# Tâche à réaliser
Dans le texte d'étude sur Macron et le Parti socialiste, sur quelle radio Jean-Marie Le Guen a-t-il déclaré qu'il ne pouvait pas donner son parrainage à Hamon ?

# Texte d'étude
++++++++
Maintenant, c’est
officiel : Macron n’est ni de droite, ni de gauche, il est de Hollande. On
avait bien compris qu’il ne manquait aucune occasion de marquer son respect au
président et qu’il s’abstenait de critiquer son bilan (c’est bien normal vu qu’il
a été son plus proche collaborateur depuis six ans, responsable de son
programme de candidat, son conseiller à l’Élysée, son ministre de l’économie).
On a vu de nombreux soutiens de Hollande se prononcer
en faveur de Macron, personnalités médiatiques, tels Pierre Bergé ou Daniel
Cohn-Bendit ainsi que parlementaires socialistes importants comme Christophe
Caresche. Le petit jeu de séduction de Ségolène Royal ne nous a pas échappé non
plus même si elle n’a pas encore conclu. Mais jusqu’à présent il s’agissait de
soutiens à titre individuel et aucune critique n’était prononcée contre le
candidat officiel du parti socialiste. Le premier cercle des éléphants
hollandais ne bougeait pas une oreille et laissait dire. Jusqu’à présent…
Ce matin Jean-Marie
Le Guen, un baron socialiste très proche de Manuel Valls, ministre du
gouvernement, a annoncé qu’il n’était pas question de soutenir le candidat
officiel du PS pour la présidentielle. Il a déclaré sur RTL : « Dans
l'état actuel des choses, moi et des dizaines et des dizaines d'autres
parlementaires, nous ne pouvons pas donner notre parrainage à Hamon… Il faut
qu'il rectifie l'orientation de sa campagne, il ne peut pas s'adresser
simplement à 20% des Français qui sont sensibles à des thèmes d'une gauche
radicalisée. On est dans une élection présidentielle, il est le candidat d'un
parti de gouvernement, nous ne sommes pas un parti altermondialiste là pour
mener la contestation sociale. Le Parti socialiste, c'est une gauche de
responsabilités qui a vocation à gouverner la France sur une base réformiste,
pas sur une base de rupture. »
Ça y est la voie est
ouverte au ralliement des ministres et députés qui avaient soutenu Valls et combattu
les frondeurs dont Hamon est le digne représentant. Il ne s’agit plus de choix
individuels, mais du début d’un schisme au parti socialiste entre les
réformateurs et les tenants d'une gauche radicale. Au PS, le sujet n’est plus l’élection
présidentielle. Depuis la confirmation que Hamon et Mélenchon ne s’allieront
pas, la défaite des candidats étiquetés de gauche est acquise. Le vrai combat
qui se mène est donc celui de la recomposition de la gauche.
++++++++
# Entrées fournies

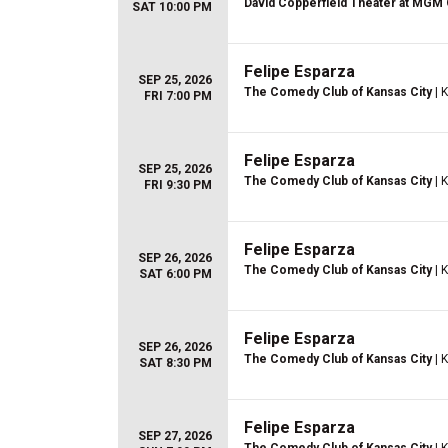
David Copperfield Theater at MGM
SAT 10:00 PM
Felipe Esparza
SEP 25, 2026
The Comedy Club of Kansas City
| 
FRI 7:00 PM
Felipe Esparza
SEP 25, 2026
The Comedy Club of Kansas City
| 
FRI 9:30 PM
Felipe Esparza
SEP 26, 2026
The Comedy Club of Kansas City
| 
SAT 6:00 PM
Felipe Esparza
SEP 26, 2026
The Comedy Club of Kansas City
| 
SAT 8:30 PM
Felipe Esparza
SEP 27, 2026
++++++++
# Réponse à la tâche
Sur RTL.